Kapal ini merupakan hasil rampasan dari terpidana Mahmoud Mohamed Abdelaziz Mohamed Hatiba, dan telah berada di Batam, Riau sejak awal. Kapal tanker buatan Korea Selatan ini memiliki panjang 330,27 meter dan lebar 58 meter, serta bermuatan minyak mentah ringan sebanyak 1.245.166,9 barel.
Total nilai limit objek lelang senilai Rp1.174.503.193.400, sementara uang jaminan lelang adalah Rp118.000.000.000. Badan usaha yang ingin membeli kapal harus memiliki izin usaha pengolahan minyak dan gas bumi serta telah terverifikasi di laman https://lelang.go.id.
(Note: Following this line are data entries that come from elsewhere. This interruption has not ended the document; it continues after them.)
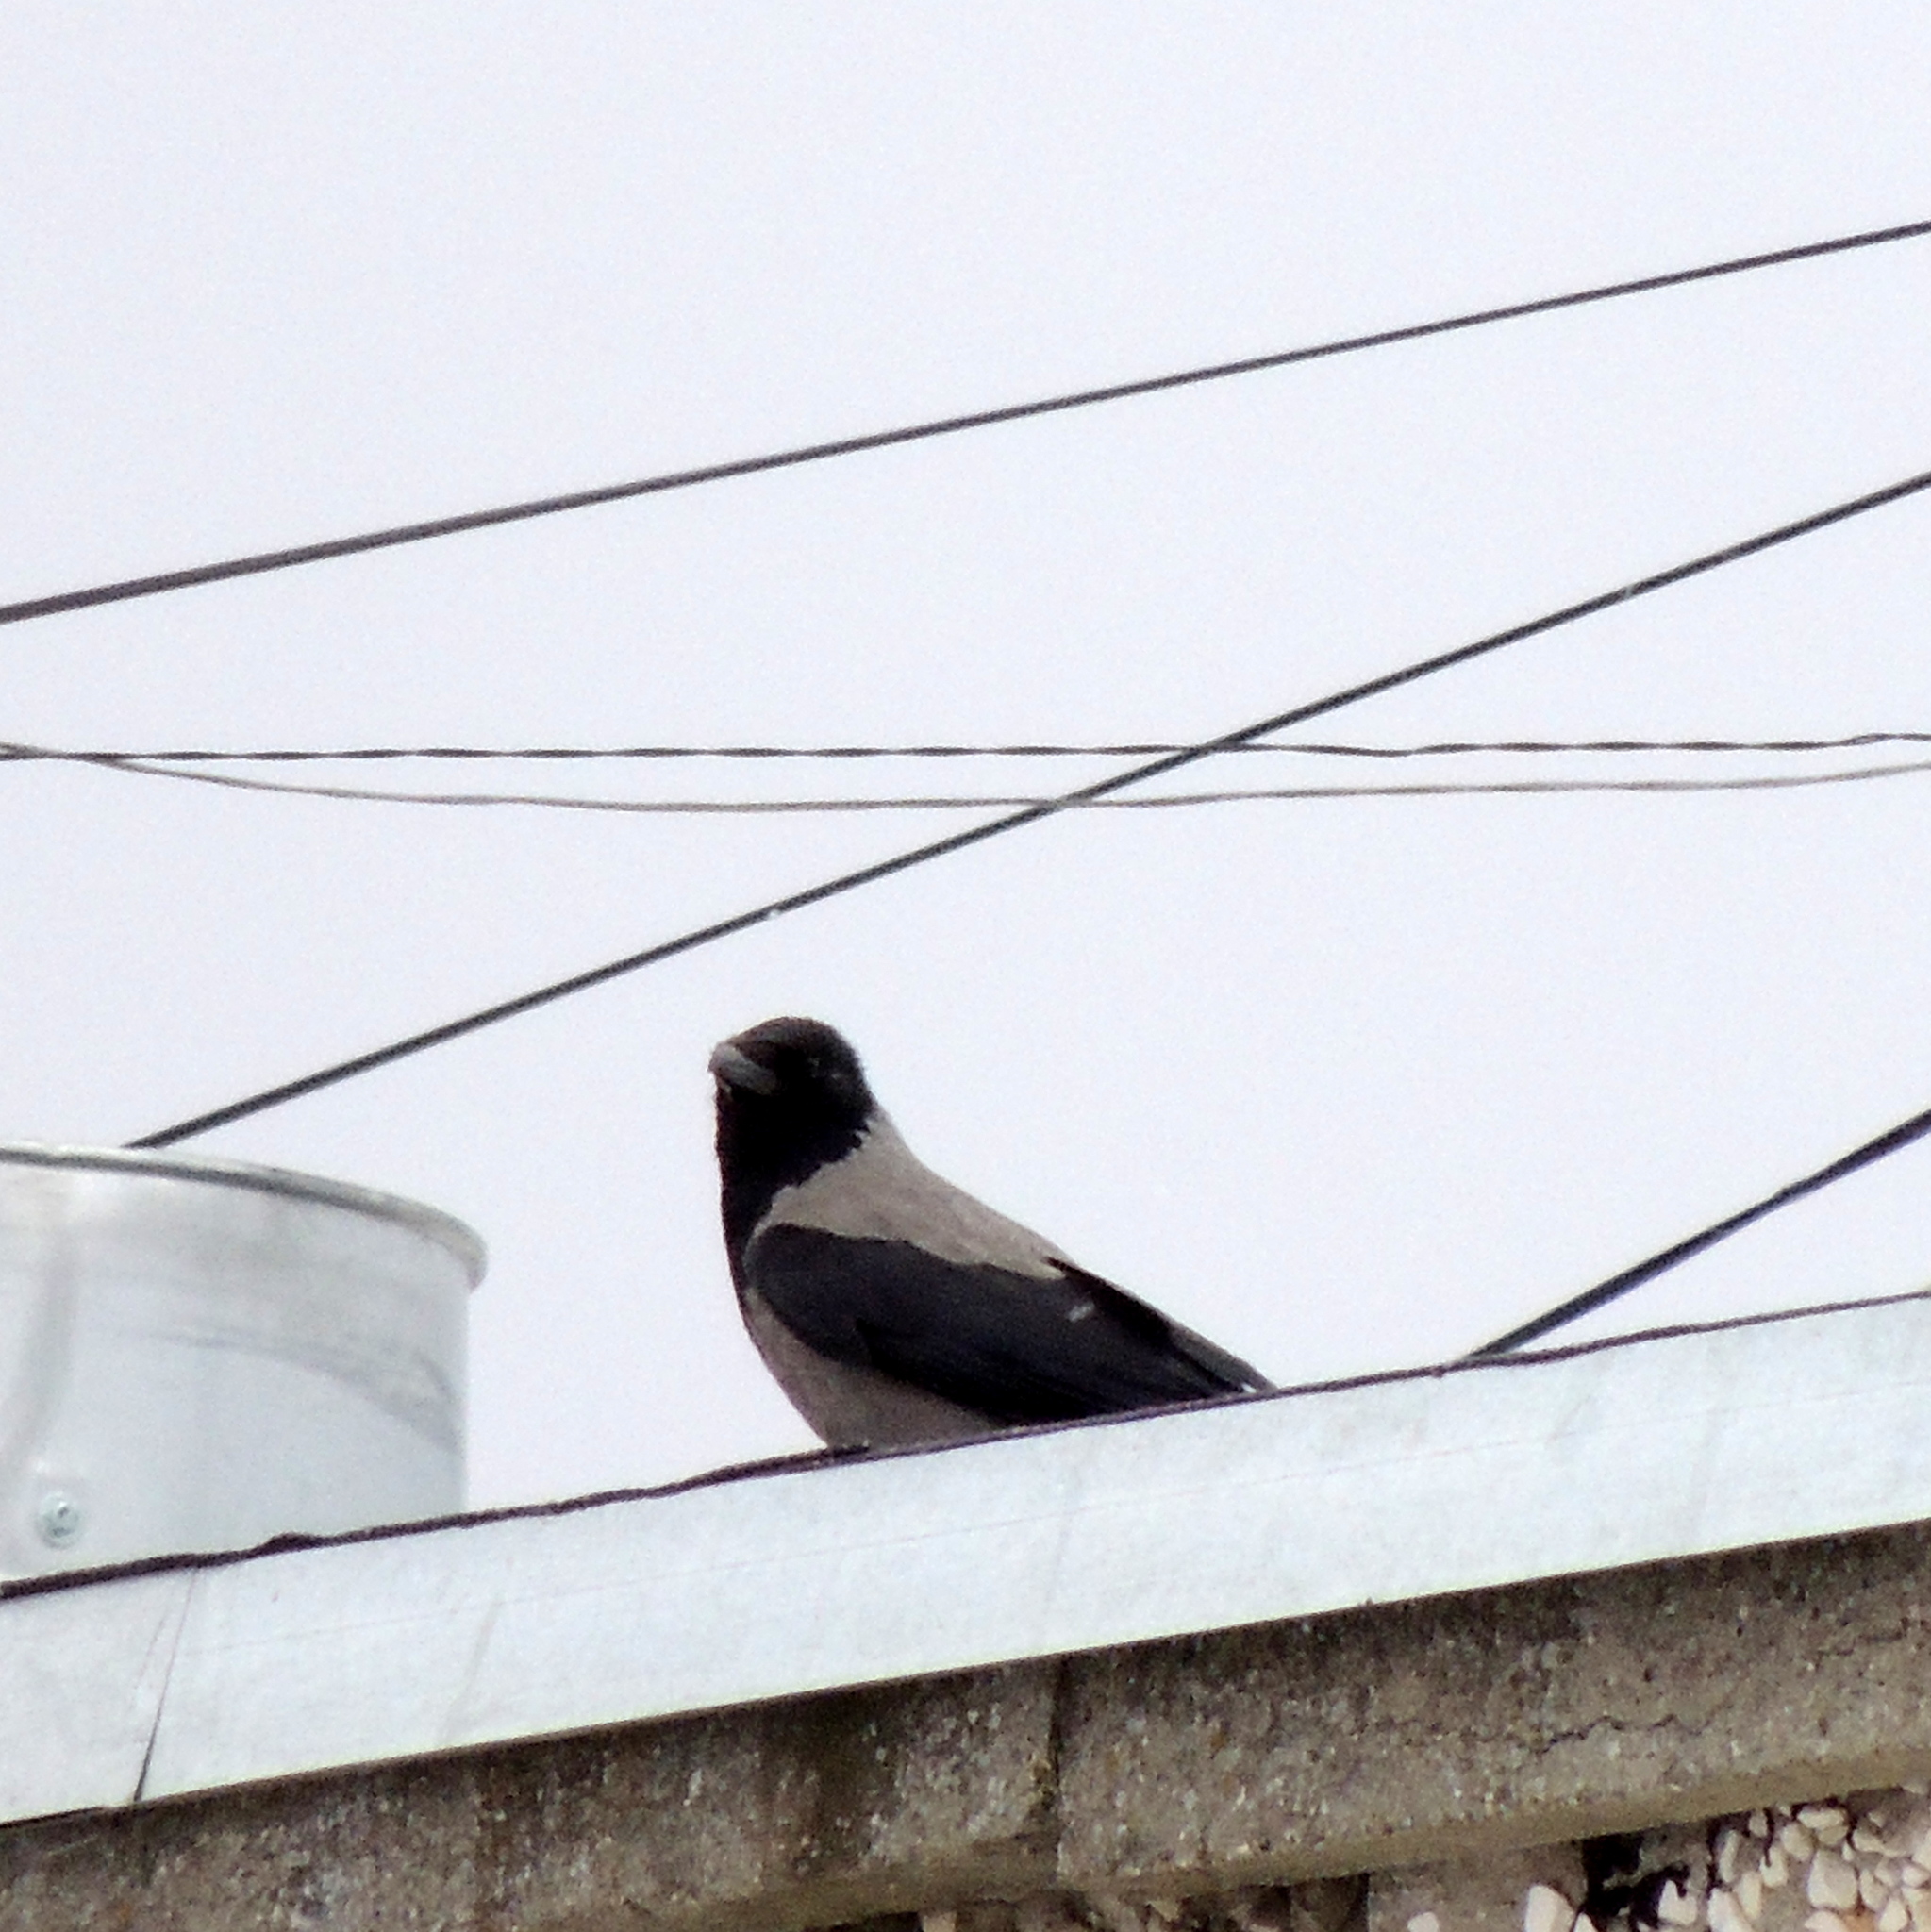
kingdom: Animalia
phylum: Chordata
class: Aves
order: Passeriformes
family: Corvidae
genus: Corvus
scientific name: Corvus cornix
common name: Hooded crow
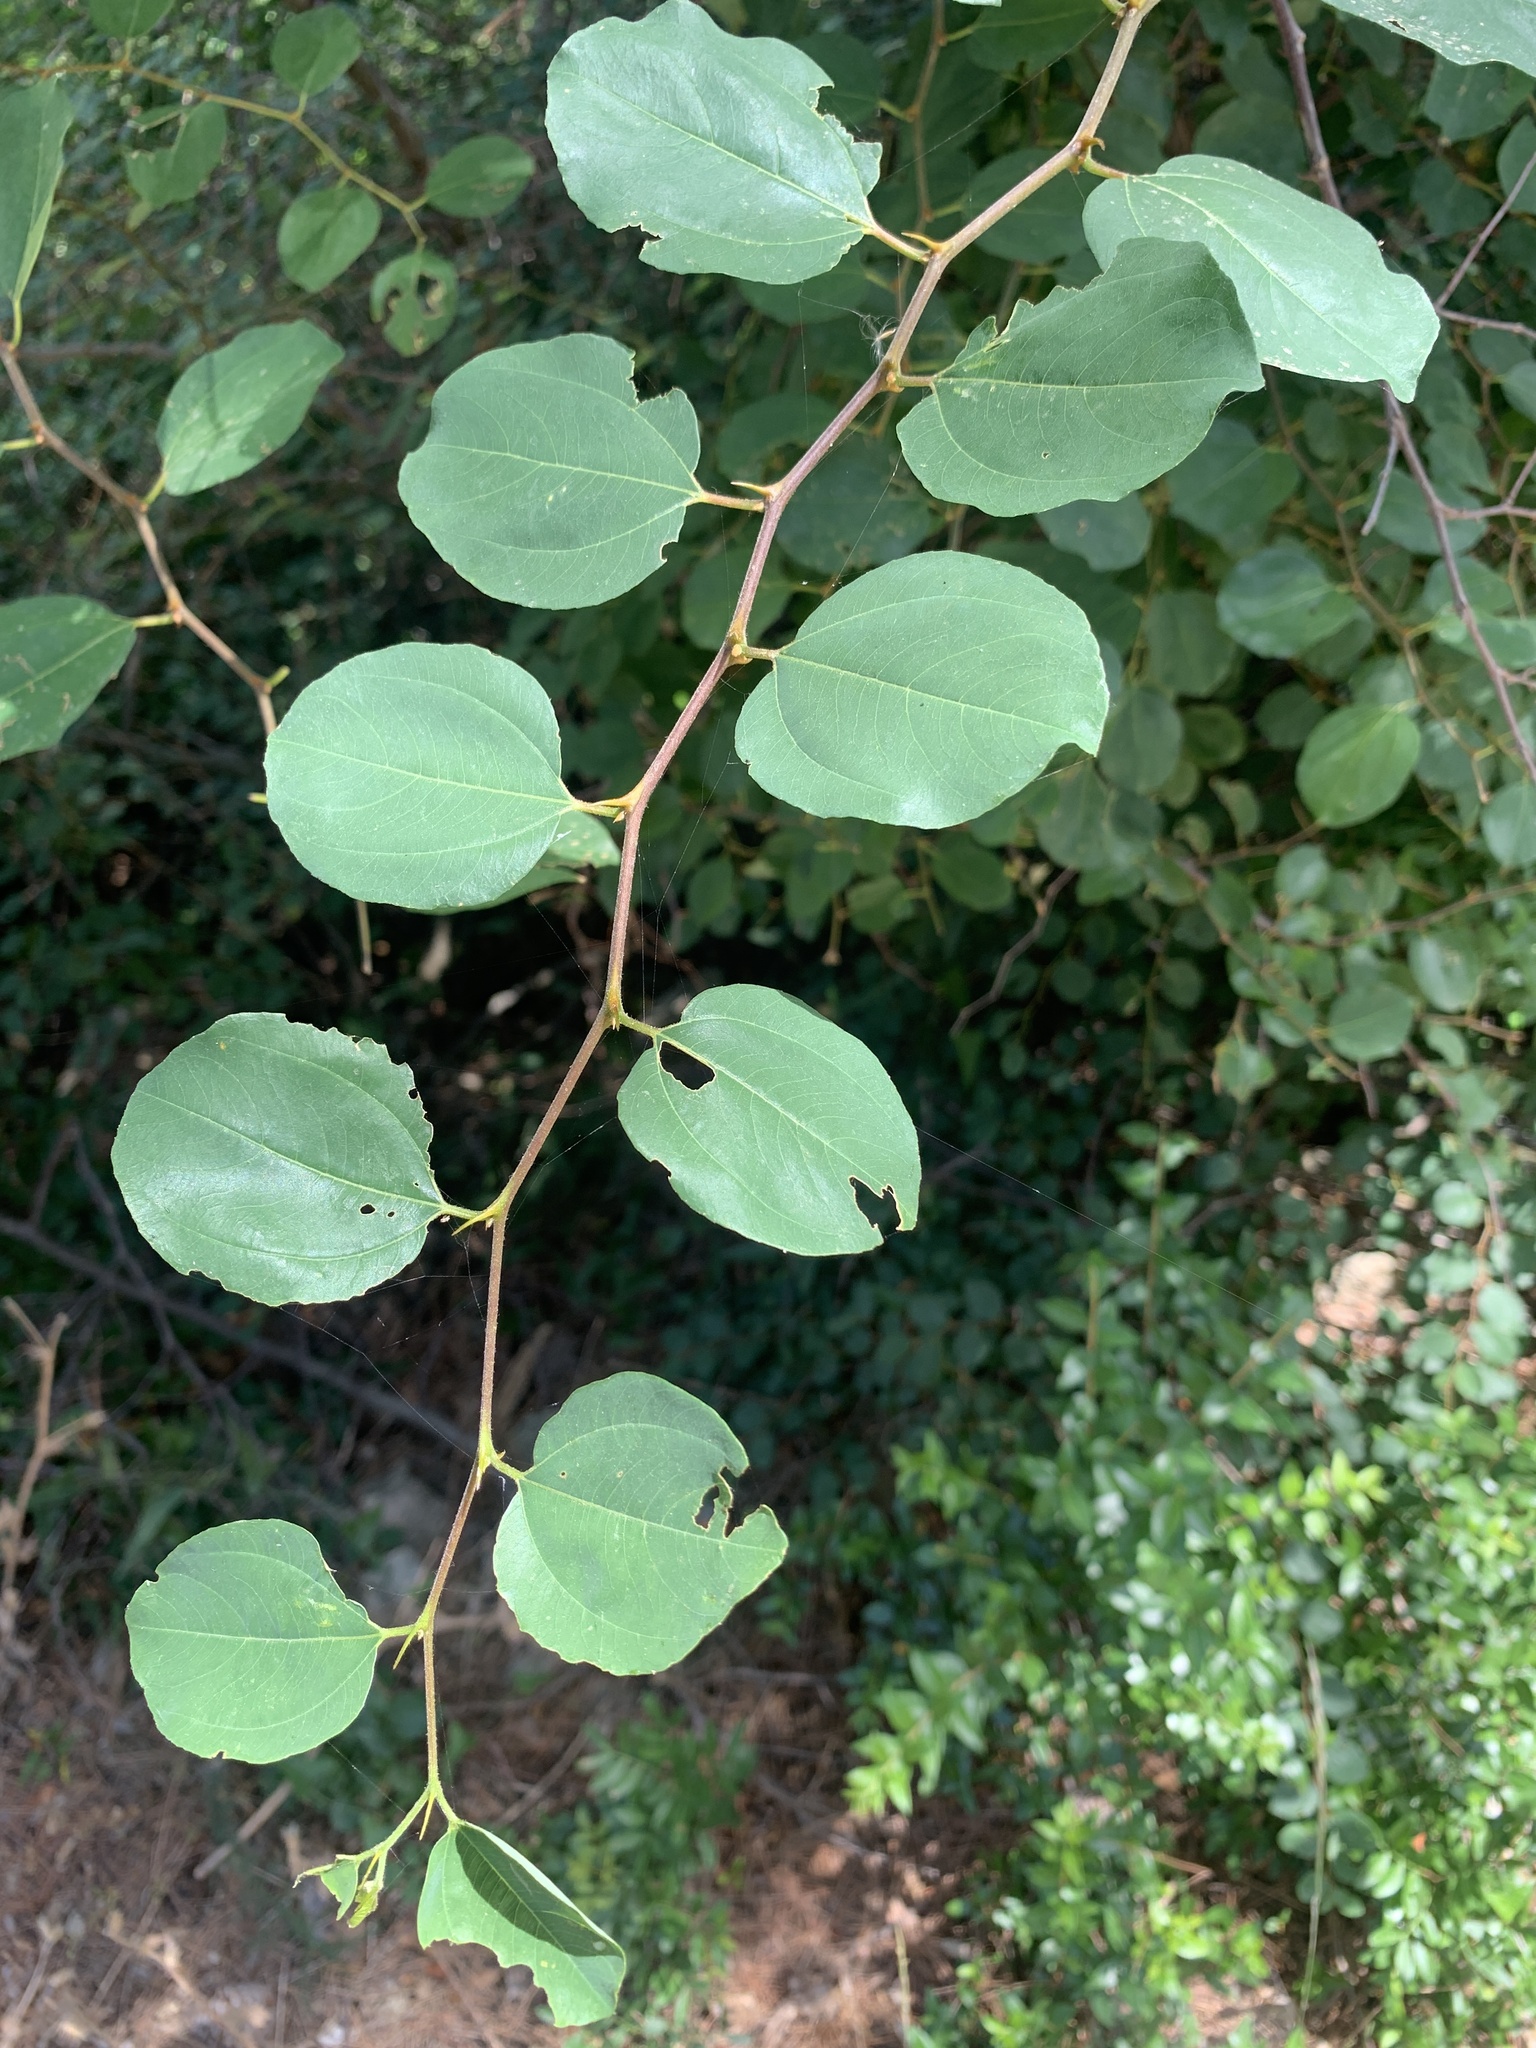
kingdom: Plantae
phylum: Tracheophyta
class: Magnoliopsida
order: Rosales
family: Rhamnaceae
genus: Paliurus
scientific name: Paliurus spina-christi
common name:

Selain itu, kontraktor dan/atau afiliasi kontraktor juga wajib memenuhi ketentuan Peraturan Menteri ESDM terkait prioritas pemanfaatan minyak bumi untuk pemenuhan kebutuhan dalam negeri. Dokumen persyaratan lelang harus diunggah ke website www.lelang.go.id dan fisik dokumennya harus dikirimkan ke Kejaksaan Negeri Batam setelah sudah diunggah dan diterima pada tanggal 27 Januari 2026 pukul 12.00 WIB.
Kapal ini akan dilanggar melalui perantara Kantor Pelayanan Kekayaan Negara dan Lelang Batam beralamat di Jl. Engku Putri, Batam Center, Batam 29444 pada tanggal 30 Januari 2026.